Friday, August 26, 2016

Judd Apatow’s Home Movie: “This Is 40”

I’ve been living in Judd Apatow’s world quite a bit lately. In the line of duty (don’t ask!), I’ve watched several of Apatow’s screen comedies, including Superbad, the great Knocked Up, and now This Is 40 (released in 2012). The latter two films feature a pair of SoCal Gen X’ers, Pete and Debbie, played by Paul Rudd and Leslie Mann. In contrast to Apatow’s familiar overaged adolescent characters, these two have all the trappings of upper-middle class adult life: a luxury home in Brentwood, pricey cars, two growing daughters who attend a posh school, lawyers and accountants. Still, the approach of middle age doesn’t make them feel stable and secure. Debbie obsesses over her looks and her sex appeal; Pete craves drugs and junk food. Both are desperate for sex, but real intimacy between them is rare, and it keeps getting thwarted (by the kids, by workplaces woes, by their personal neurotic anxieties). And their tenuous relationships with their fathers—both of whom have remarried and produced young children of their own—create additional tension.

What’s remarkable is that Apatow has closely modeled the marriage of Pete and Debbie after his own. Leslie Mann has been his actual wife for almost 20 years. The two daughters in both Knocked Up and This is 40 are played by Maude and Iris Apatow. In This is 40 they take on the roles of  Sadie (age 13) and Charlotte (age 8), smart and sassy young girls who are frequently seen squabbling with their parents and with each other. Apatow has expressed some regret that, for the good of the project, Maude was required at one point to lash out at her screen mom and dad with plenty of f-bombs. No, he wouldn’t want her talking that way at home, no matter what language she hears from her elders. But—on behalf of his story line—he needed a shocking verbal explosion from her in the film. Not so nice for a parent to hear his young daughter cussing like a sailor. But hey, that’s show biz.

Even more remarkable than casting his own children is the fact that Apatow has been willing to dig deep into the daily facts of his own marriage. With the full cooperation of Leslie Mann, whom he calls “the bravest actress I know,” he uses films like This Is 40 to reveal the little secrets of married life, like public farting, misplaced vanity, sexual dysfunction, and unappealing bathroom habits. (Pete, when feeling stressed, likes to sneak off to the toilet to play Scrabble on his iPad. Debbie, suspicious of his lengthy absences from family life, demands to see the evidence of his bowel movements, even though he quickly assures her that “I flush as I go.”)  Apatow is quick to credit Mann with being forthright about the female perspective on intercourse, childbirth, and other body functions. And he manages, with apparent good grace, to film her in extremely intimate situations with a guy to whom she’s not married in real life.

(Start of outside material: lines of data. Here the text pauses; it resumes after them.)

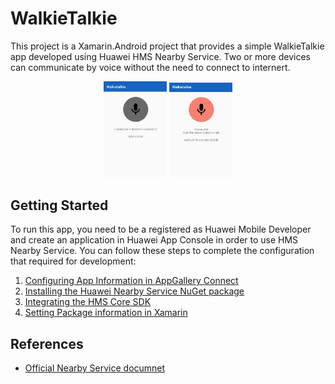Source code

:# WalkieTalkie

This project is a Xamarin.Android project that provides a simple WalkieTalkie app developed using Huawei HMS Nearby Service. Two or more devices can communicate by voice without the need to connect to internert.

<p align="middle">
 <img src="./Assets/xwalkietalkie1.jpg" width=20% />
 <img src="./Assets/xwalkietalkie2.jpg" width=20% />
</p>

## Getting Started

To run this app, you need to be a registered as Huawei Mobile Developer and create an application in Huawei App Console in order to use HMS Nearby Service. You can follow these steps to complete the configuration that required for development:

1. [Configuring App Information in AppGallery Connect](https://developer.huawei.com/consumer/en/doc/development/HMS-Plugin-Guides/config-agc-0000001062955576)
2. [Installing the Huawei Nearby Service NuGet package](https://developer.huawei.com/consumer/en/doc/development/HMS-Plugin-Guides/integrating-nearby-kit-0000001088458734)
3. [Integrating the HMS Core SDK](https://developer.huawei.com/consumer/en/doc/development/HMS-Plugin-Guides/integrating-sdk-0000001088170580)
5. [Setting Package information in Xamarin](https://developer.huawei.com/consumer/en/doc/development/HMS-Plugin-Guides/setting-package-0000001088619462)

## References

- [Official Nearby Service documnet](https://developer.huawei.com/consumer/en/doc/development/HMS-Plugin-Guides/introduction-0000001062477568)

In the published version of This Is 40, part of the Newmarket Shooting Script series, Apatow explains how much he enjoys having his family members appear in his projects: “I love them and like to see them everyday.” Will there be more Pete and Debbie movies? “There’s a part of me that wants to make a sequel every seven years, like Michael Apted’s Seven Up documentary series.” Since he admits to writing comedic but still serious screenplays in order to figure out aspects of his own life, I look forward to seeing what’s next on his agenda.